Pourtant, le débat démocratique en la matière demeure aujourd’hui quasi-inexistant. Est-ce parce que « l’immigration est présentée par les élites comme devant échapper à l’emprise du politique et des Etats, au nom d’un principe non dit mais très puissant : celui de l’universalisme radical », comme l’écrit le philosophe Marcel Gauchet ? Lequel poursuit : « En vertu de ce principe, il n’y a que des individus à la surface de la planète, qui doivent pouvoir s’installer où ils veulent en fonction de leurs intérêts. Ce qui implique qu’il n’existe plus de communauté politique capable de définir ses rapports avec l’extérieur. »

Les vingt-huit lois votées en matière d’immigration ces quarante dernières années (entre 1980 et 2018) ne sauraient tromper les citoyens en leur faisant croire qu’une réflexion d’ensemble sur la question aurait eu lieu. Comme le notait Xavier Vandendriescche, spécialiste du droit des étrangers, dans un article de l’Actualité juridique du droit administratif (AJDA) de 2018, le législateur français se borne la plupart du temps à tirer les conséquences – voire à transposer – des règles issues d’autres autorités (droit de l’UE, décisions juridictionnelles antérieures). Et lorsqu’ils décident d’agir, le gouvernement et le Parlement se trouvent parfois contraints par le juge, tantôt administratif tantôt constitutionnel, qui n’hésite pas à user d’un pouvoir d’interprétation pour le moins excessif.

Pour un diagnostic partagé

Aussi fondamental que soit ce sujet, une condition préalable est requise pour qu’un débat serein et dépassionné soit envisageable : il faut un diagnostic partagé de la situation, étayé et documenté. Or les enquêtes d’opinion – en particulier Le Baromètre de la confiance politique (Vague 10) réalisé chaque année par le CEVIPOF et OpinionWay – ont montré que les Français n’accordent qu’un très faible crédit aux statistiques publiques : moins de la moitié d’entre eux font confiance aux données fournies par l’administration, et leur confiance diminue encore plus lorsque celles-ci concernent l’immigration (seulement 33% de confiance). Nos compatriotes considèrent par ailleurs qu’il est très difficile de débattre posément de l’immigration : une enquête de l’IFOP de 2018 intitulée Le regard des Français sur l’immigration montrait notamment que pour 84% des Français, « l’immigration est un sujet dont on ne peut pas parler sereinement ». 

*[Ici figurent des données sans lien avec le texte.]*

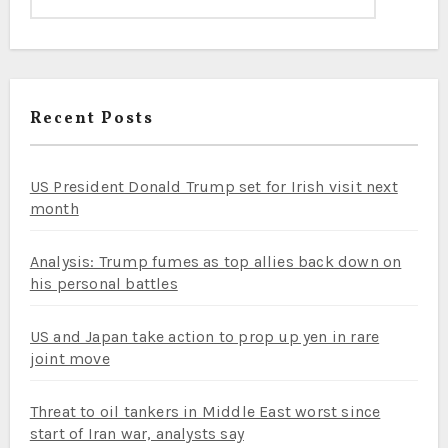
Recent Posts
US President Donald Trump set for Irish visit next
month
Analysis: Trump fumes as top allies back down on
his personal battles
US and Japan take action to prop up yen in rare
joint move
Threat to oil tankers in Middle East worst since
start of Iran war, analysts say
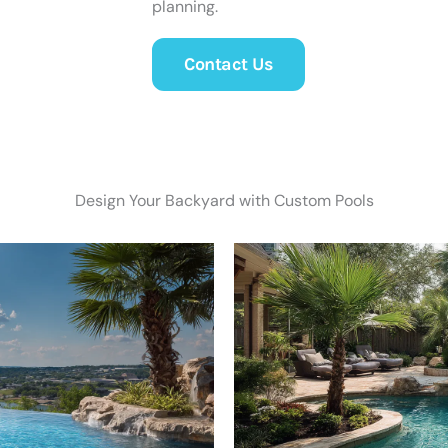
planning.
Contact Us
Design Your Backyard with Custom Pools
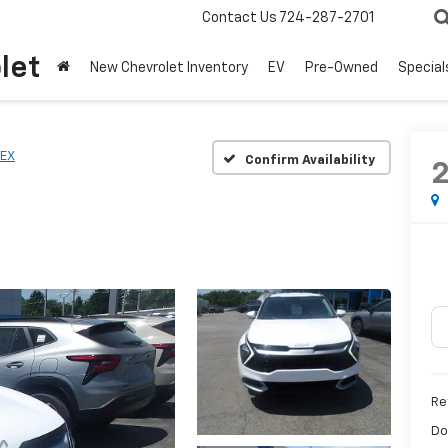
Contact Us
724-287-2701
let
New Chevrolet Inventory
EV
Pre-Owned
Special
EX
Confirm Availability
Ret
Do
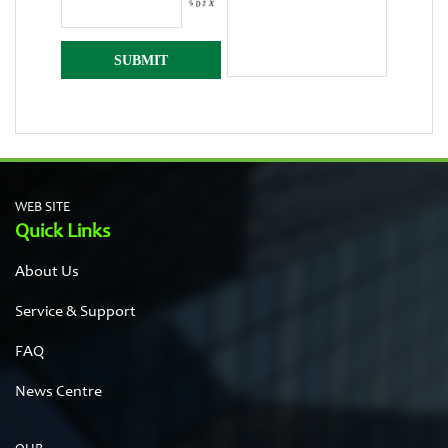
WEB SITE
Quick Links
About Us
Service & Support
FAQ
News Centre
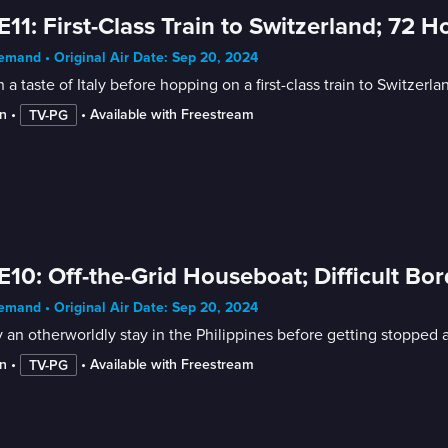
E11: First-Class Train to Switzerland; 72 
mand • Original Air Date: Sep 20, 2024
 a taste of Italy before hopping on a first-class train to Switze
n
 • 
 • 
Available with Freestream
TV-PG
E10: Off-the-Grid Houseboat; Difficult Bo
mand • Original Air Date: Sep 20, 2024
 an otherworldly stay in the Philippines before getting stopped 
n
 • 
 • 
Available with Freestream
TV-PG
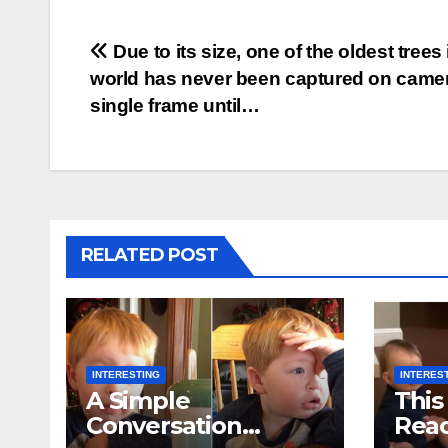
Post
Due to its size, one of the oldest trees 
world has never been captured on camer
navigation
single frame until…
RELATED POST
INTERESTING
INTERES
A Simple
This
Conversation
Reac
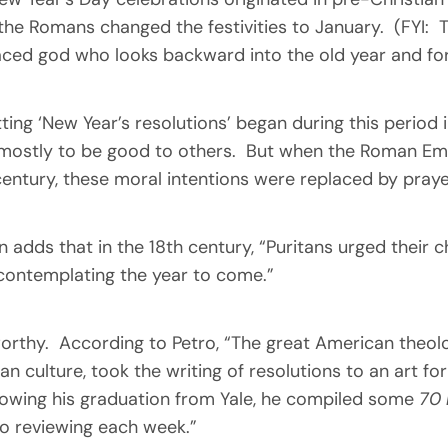
the Romans changed the festivities to January. (FYI: T
ced god who looks backward into the old year and fo
tting ‘New Year’s resolutions’ began during this perio
: mostly to be good to others. But when the Roman Empi
h century, these moral intentions were replaced by praye
 adds that in the 18th century, “Puritans urged their c
 contemplating the year to come.”
worthy. According to Petro, “The great American theo
n culture, took the writing of resolutions to an art f
lowing his graduation from Yale, he compiled some
70 
to reviewing each week.”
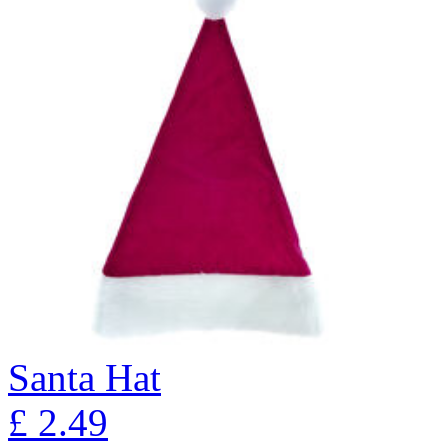
Santa Hat
£
2.49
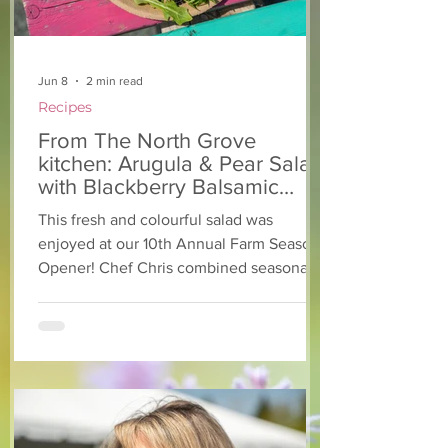
Jun 8
2 min read
Recipes
From The North Grove
kitchen: Arugula & Pear Salad
with Blackberry Balsamic
Dressing
This fresh and colourful salad was
enjoyed at our 10th Annual Farm Season
Opener! Chef Chris combined seasonally
available arugula and green onions, and
some favourite fruits, with a sweet and
tangy blackberry balsamic dressing. This
salad that’s both refreshing and easy to
make — a great complement to a summer
pasta or any of your BBQ favourites. We
hope you enjoy it! Ingredients Salad 1 lb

L’Observatoire de l’Immigration et de la Démographie (OID) que nous lançons aujourd’hui aspire à combler ce manque. Il se veut un projet éminemment civique, à double titre : parce qu’il poursuit l’objectif d’éclairer le débat public au service du bien commun ; parce qu’il est animé par des citoyens indépendants, qu’ils soient hauts fonctionnaires, entrepreneurs ou simplement issus de la société civile. L’OID ambitionne de nourrir les discussions et d’informer les citoyens sur l’immigration par des analyses solidement ancrées. Il proposera dès les prochaines semaines des dossiers de fond, des entretiens réalisés avec des spécialistes de diverses disciplines ainsi que des analyses d’actualité.

Trois publications sont d’ores et déjà disponibles à la lecture : un dossier de synthèse sur les flux migratoires (rassemblant « tout ce qu’il faut absolument savoir »), un premier article sur l’histoire de l’immigration ainsi qu’un autre sur le droit d’asile.  D’autres éléments seront publiés chaque semaine sur un ensemble de thématiques cruciales : les actuelles règles juridiques en vigueur autour de l’immigration, les conséquences de celle-ci pour les finances publiques, les enjeux de la natalité française, l’immigration clandestine et sa gestion administrative, les mineurs non accompagnés, l’émigration, etc. Ces productions – que nous veillerons à rendre compréhensibles par le plus grand nombre – seront accompagnées de comparaisons internationales et de pistes concrètes de réforme.

Vous pouvez retrouver l’Observatoire dès à présent à l’adresse observatoire-immigration.fr ainsi que sur Twitter et Facebook. Lisez ses premières analyses, partagez-les et parlez-en autour de vous.

Sur un sujet aussi essentiel pour l’avenir de la France, l’information est un devoir ; elle est aussi le préalable nécessaire à toute action éclairée. L’OID vous donnera les moyens de la réflexion et de la décision.